Cork Materials from Professor Muir Hunter QC’s Collection

It is interesting that Professor Hunter had strongly advocated against the withdrawal of public funding from business cases (in what he called “rescue cases”) due to the costs and fees involved in the insolvency procedures. The withdrawal is in line with Schedule 2 of the Access to Justice Act 1999. This is to the effect that matters arising out of the carrying on of a business and matters of company or partnership law may not be funded as part of the Community Legal Service. Professor Hunter was particularly concerned with a number of things:
- the disregard of the constitutional right of general access to courts
- the impact of the fees charged under the Insolvency Fees Order 1994 (see Insolvency Proceedings (Fees) Order 2004)

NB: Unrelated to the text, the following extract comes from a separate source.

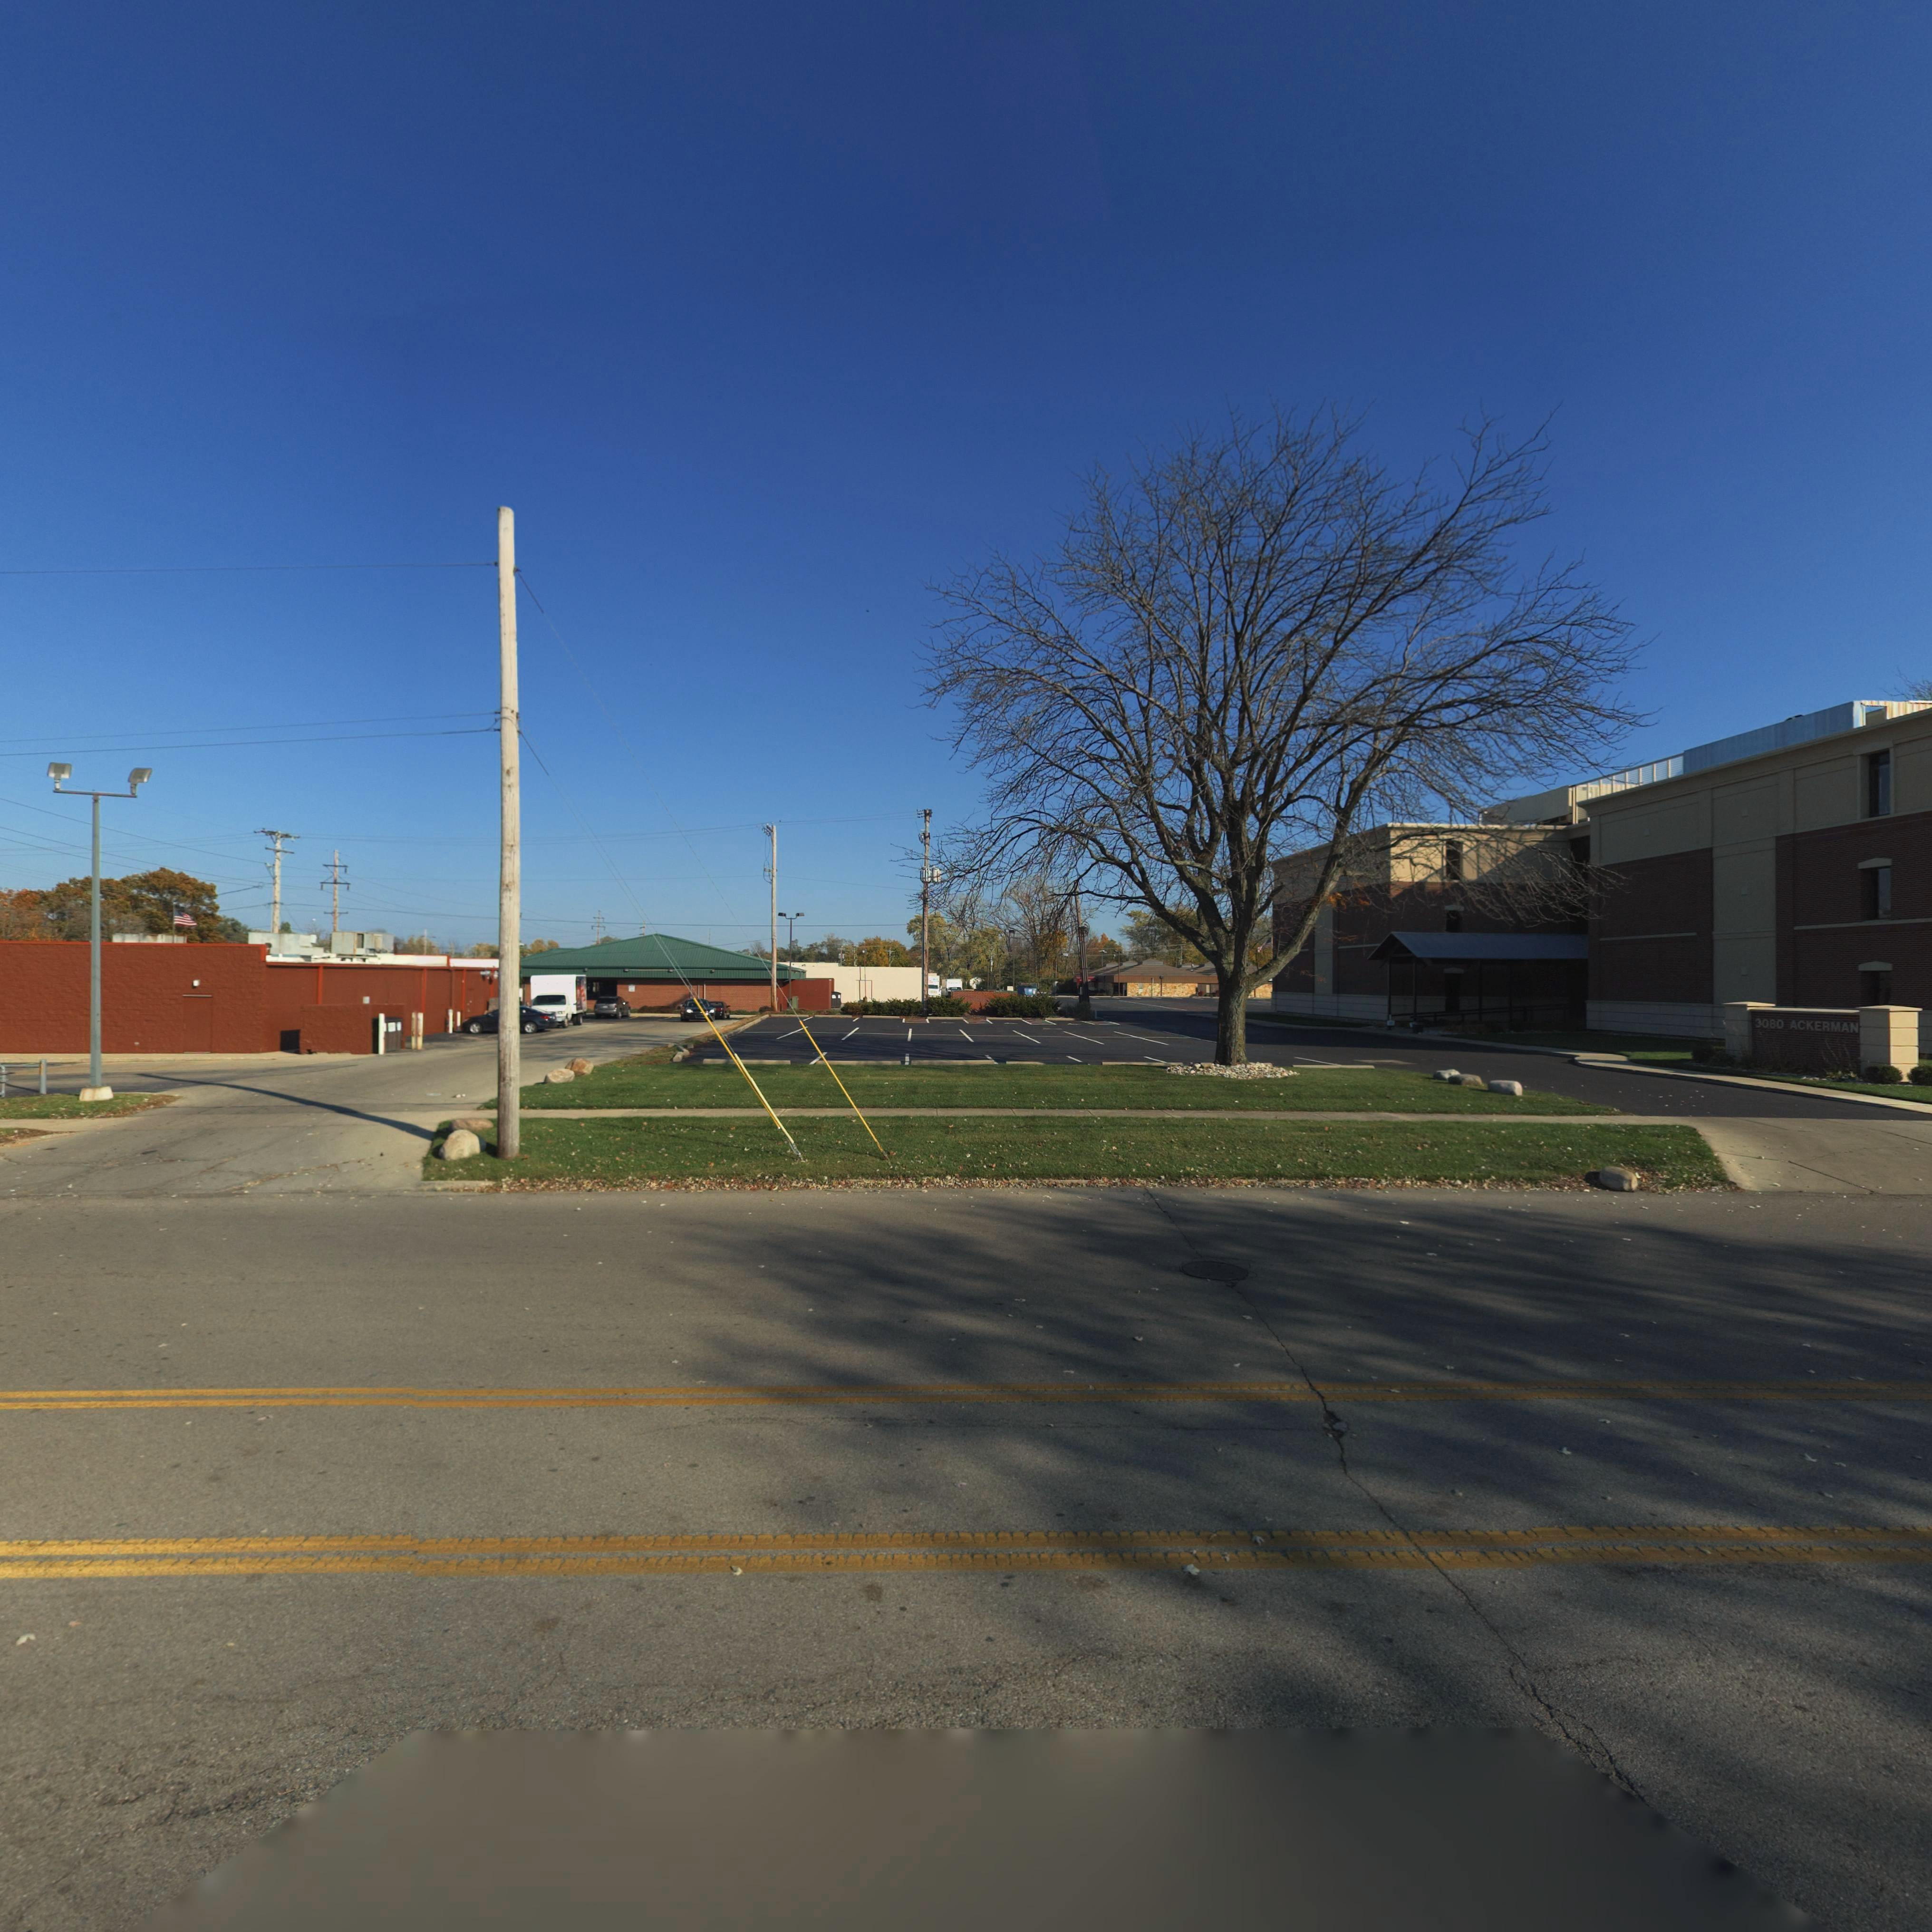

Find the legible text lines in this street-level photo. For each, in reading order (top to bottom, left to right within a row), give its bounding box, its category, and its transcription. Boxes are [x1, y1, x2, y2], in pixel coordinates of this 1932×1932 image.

[1754, 1017, 1785, 1031] StreetNumber: 3080
[1788, 1019, 1859, 1034] StreetName: ACKERMAN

- the remuneration and fees of the liquidator
- the cost of access to the insolvency courts including the deposit payable on the debtor’s petition and the costs of preparing and presenting the petition
- the failure to consider the cause of insolvency such as bad debts, implying that the small company may simply have no funds despite the managers' best efforts

In a written message addressed to Professor Hunter, Sean Langley of the Legal Aid Division noted that business cases are excluded because of the limited resources of the Community Legal Service and the decision of the Government to focus on “high priority areas” such as social welfare, public interest cases and those involving the welfare of children. He also argued that there are alternatives to public funding that entrepreneurs may exploit such as conditional fees agreements and legal expenses insurance. Thus, a small business may enter into a conditional fee agreement (see section 2 of the Access to Justice Act) with a solicitor allowing for the latter’s fee to be paid only if the case is won; and the solicitor may obtain an insurance policy to cover the costs of losing. He further maintained that the solicitor could pay the insurance where the client does not have sufficient funds and insisted on the possibility of recovering insurance premium from the losing party under the Act. Mr Langley was however close to acknowledging the difficulty of using these alternatives when he noted that business cases are not completely excluded as sole traders may still get funding where their cases are about personal insolvency. Mr Langley’s arguments were certainly not forcefully persuasive. The idea that funding should not be granted where an alternative exists is commendable, however, where such an alternative is not comparable to public funding, Professor Hunter’s hard-headed appraisal deserved a better consideration.